(Activity 1): List every place the travel points paid for, as named in the credit card story.
(Activity 2): Extend the credit card story past its last sentence.

BEGIN Quoted passage

Now that I’ve shared news of my divorce after 10 years of marriage by publishing the article “What to Say to Someone Going Through Divorce,” I can explain a financial warning about something I experienced — a lesson which could save you a major headache in the future. This tip has ramifications for all married people, no matter how stable your relationship.

What follows is my post-marriage credit card saga, to serve as a heads-up. Everything that happened in my case was completely preventable, and I hope many others can learn from this story in order to avoid falling into the same divorce money mistake I made.

Avoid stormy skies with your finances.
Avoid stormy skies with your finances.

How the Credit Card Problem Started

Let’s go back in time to a decade ago, when I was starting marriage. My spouse suggested we get a credit card that provided travel points, and I agreed, having never had such a card with perks before.

He was right that the card was fabulous; the perks soon became so amazing — funding free flights to the ABC Islands and the Colorado mountains, hotels in Anna Maria Island, FL, and more — that I stopped using all my other credit cards, and focused just on that one in order to accrue more points.

Did it occur to me that I was merely an “Authorized User” under an account that was officially in my husband’s name? Not really. Did I notice that my personal cards became deactivated due to lack of use? I noticed, but didn’t think much of it.

END Quoted passage
BEGIN Entries provided

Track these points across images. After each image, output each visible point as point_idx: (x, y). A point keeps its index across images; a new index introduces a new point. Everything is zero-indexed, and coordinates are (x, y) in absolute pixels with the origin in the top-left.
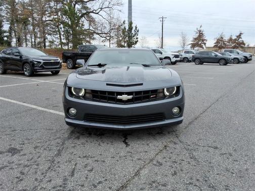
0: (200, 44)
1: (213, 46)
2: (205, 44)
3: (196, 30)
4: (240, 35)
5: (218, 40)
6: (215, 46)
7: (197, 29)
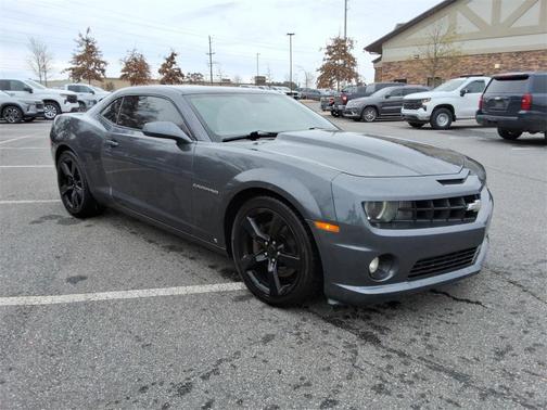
0: (93, 71)
1: (119, 76)
2: (103, 71)
3: (78, 38)
4: (172, 57)
5: (127, 63)
6: (124, 77)
7: (80, 35)
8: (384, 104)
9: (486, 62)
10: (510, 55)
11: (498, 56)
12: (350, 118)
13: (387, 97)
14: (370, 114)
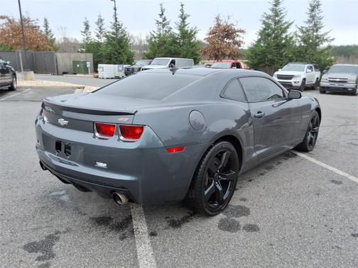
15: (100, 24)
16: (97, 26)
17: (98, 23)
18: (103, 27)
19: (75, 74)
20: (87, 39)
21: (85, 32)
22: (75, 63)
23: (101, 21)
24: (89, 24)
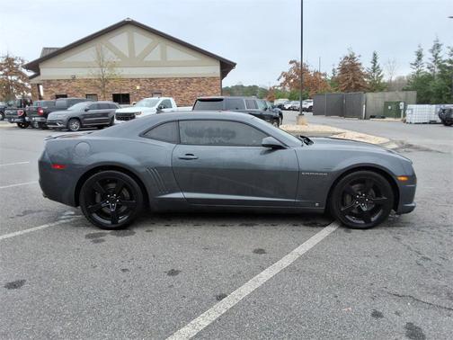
8: (85, 116)
9: (130, 84)
10: (146, 80)
11: (138, 80)
12: (54, 128)
13: (86, 110)
14: (75, 125)
15: (436, 52)
16: (431, 54)
17: (432, 51)
18: (440, 55)
19: (383, 117)
20: (418, 73)
21: (415, 64)
22: (387, 104)
23: (438, 46)
24: (423, 53)
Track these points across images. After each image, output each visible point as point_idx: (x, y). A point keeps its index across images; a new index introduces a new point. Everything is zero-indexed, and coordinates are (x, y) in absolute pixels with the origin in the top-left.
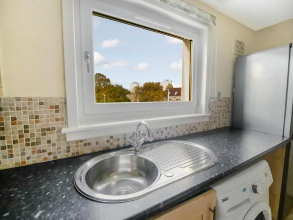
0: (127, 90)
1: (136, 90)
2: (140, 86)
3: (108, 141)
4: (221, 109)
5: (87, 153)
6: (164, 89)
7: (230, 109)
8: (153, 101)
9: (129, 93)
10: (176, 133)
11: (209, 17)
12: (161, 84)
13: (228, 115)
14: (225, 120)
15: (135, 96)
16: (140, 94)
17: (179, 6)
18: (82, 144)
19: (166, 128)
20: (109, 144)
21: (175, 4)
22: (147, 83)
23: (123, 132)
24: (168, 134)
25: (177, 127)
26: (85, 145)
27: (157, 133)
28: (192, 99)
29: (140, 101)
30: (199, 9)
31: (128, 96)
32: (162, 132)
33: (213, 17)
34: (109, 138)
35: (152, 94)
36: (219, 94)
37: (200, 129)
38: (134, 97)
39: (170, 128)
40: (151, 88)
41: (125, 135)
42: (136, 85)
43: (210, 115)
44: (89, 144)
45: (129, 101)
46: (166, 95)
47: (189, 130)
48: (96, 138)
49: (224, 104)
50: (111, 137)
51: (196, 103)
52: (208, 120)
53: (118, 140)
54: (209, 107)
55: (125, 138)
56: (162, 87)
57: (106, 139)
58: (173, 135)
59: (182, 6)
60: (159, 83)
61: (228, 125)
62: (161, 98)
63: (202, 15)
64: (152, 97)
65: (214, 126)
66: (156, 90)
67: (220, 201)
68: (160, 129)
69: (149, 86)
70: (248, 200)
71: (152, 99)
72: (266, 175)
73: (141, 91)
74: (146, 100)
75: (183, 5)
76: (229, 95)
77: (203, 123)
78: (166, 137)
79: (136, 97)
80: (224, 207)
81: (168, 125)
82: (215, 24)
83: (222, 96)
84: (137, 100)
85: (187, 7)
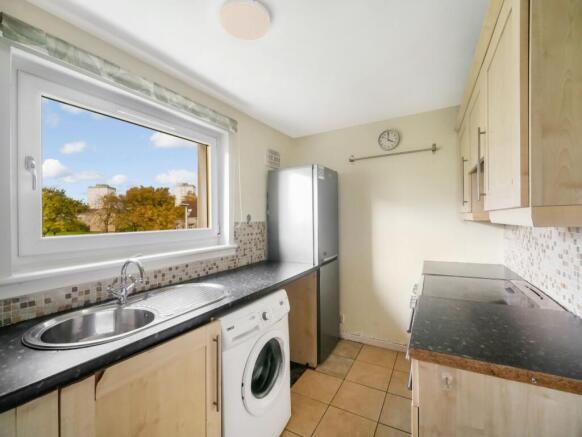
0: (78, 203)
1: (106, 203)
2: (117, 194)
3: (68, 296)
4: (254, 237)
5: (26, 318)
6: (178, 203)
7: (265, 237)
8: (151, 228)
9: (85, 209)
10: (187, 274)
11: (227, 121)
12: (170, 191)
13: (263, 245)
14: (259, 252)
15: (104, 217)
16: (119, 212)
17: (186, 107)
18: (18, 304)
19: (170, 269)
20: (70, 300)
21: (179, 104)
22: (135, 189)
23: (96, 279)
24: (174, 277)
25: (187, 266)
26: (24, 306)
27: (156, 277)
28: (210, 225)
29: (118, 230)
30: (214, 111)
31: (82, 218)
32: (163, 275)
33: (234, 122)
34: (70, 291)
35: (150, 213)
36: (249, 217)
37: (223, 267)
38: (101, 220)
39: (177, 268)
40: (147, 199)
41: (99, 284)
42: (104, 192)
43: (236, 246)
44: (32, 303)
45: (85, 229)
46: (182, 216)
47: (207, 269)
48: (46, 293)
49: (256, 231)
50: (75, 289)
51: (217, 231)
52: (233, 253)
53: (87, 292)
54: (236, 236)
55: (99, 289)
56: (173, 198)
57: (64, 294)
58: (181, 279)
59: (190, 107)
60: (166, 190)
61: (264, 258)
62: (172, 222)
63: (218, 118)
64: (151, 220)
65: (243, 262)
66: (160, 204)
67: (225, 331)
68: (160, 272)
69: (141, 194)
70: (257, 328)
71: (150, 223)
72: (281, 303)
73: (120, 206)
74: (134, 227)
75: (191, 105)
76: (262, 218)
77: (227, 258)
78: (170, 282)
79: (106, 222)
80: (229, 336)
81: (173, 264)
82: (236, 130)
83: (253, 220)
84: (109, 227)
85: (197, 109)
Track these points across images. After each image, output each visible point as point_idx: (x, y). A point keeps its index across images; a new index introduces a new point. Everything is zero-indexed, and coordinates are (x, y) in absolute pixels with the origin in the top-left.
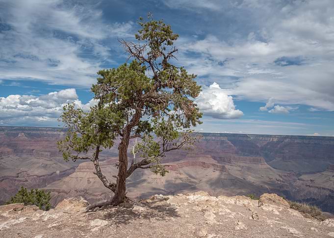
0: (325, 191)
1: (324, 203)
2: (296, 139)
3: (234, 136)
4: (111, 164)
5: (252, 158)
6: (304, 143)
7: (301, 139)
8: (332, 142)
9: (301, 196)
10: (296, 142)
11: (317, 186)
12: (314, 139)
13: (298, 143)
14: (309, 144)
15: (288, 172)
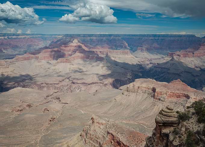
0: (165, 70)
1: (164, 77)
2: (150, 36)
3: (110, 36)
4: (19, 61)
5: (122, 51)
6: (155, 39)
7: (153, 36)
8: (172, 38)
9: (151, 74)
10: (150, 38)
11: (161, 67)
12: (162, 36)
13: (151, 40)
14: (158, 40)
15: (144, 59)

END Entries provided

(Written reply 1):
- ABC Islands
- Colorado mountains
- Anna Maria Island, FL

(Written reply 2):
As the years went on, I took over bill paying for this family credit card. Every week, I would log into the portal and make sure we’d paid more than the minimum amount. Our payments were never late, and I was a model credit card user.

Shelter yourself from credit card problems.
Shelter yourself from credit card problems.

Divorce and Credit Cards

Flash forward to the asset division — a major part of the divorce process. Naturally, my spouse got the credit card, because it was in his name. I deactivated my Authorized User card and opened the bank’s online portal to apply for a new card issued in my name only.

Getting a new card in my name should be no problem, right? I had “Excellent” credit, a steady job, and a history of paying every bill on time. OH BOY, did the next events throw me for a loop!

“Credit card application DENIED.”

Oh my! I was startled to see that I’d been denied for the fancy travel points card we’d so enjoyed, but I supposed it would stand to reason that I wouldn’t begin there with my first solo card in a decade. Seeing my credit score was still high, I applied for the lower-tier card.

“Application DENIED.”

What was going on?! I called the bank’s Reconsideration Department. It took hours upon hours of getting disconnected and rerouted, but I finally reached someone.

“I’m sorry, ma’am,” said the formal clerk on the other end. “You may indeed have been the one paying your husband’s card for years as you say, but we have no proof of that, because the account was under his name — therefore your activity is invisible to us. Given this, we do not have sufficient information about you, and thus cannot issue you any card.”

Well… ARGH. Because of the foolish choice I’d made in not maintaining credit cards in my own name, and instead merely acting as a “user” under someone else’s name, my ten years of excellent financial activity were invisible — erased.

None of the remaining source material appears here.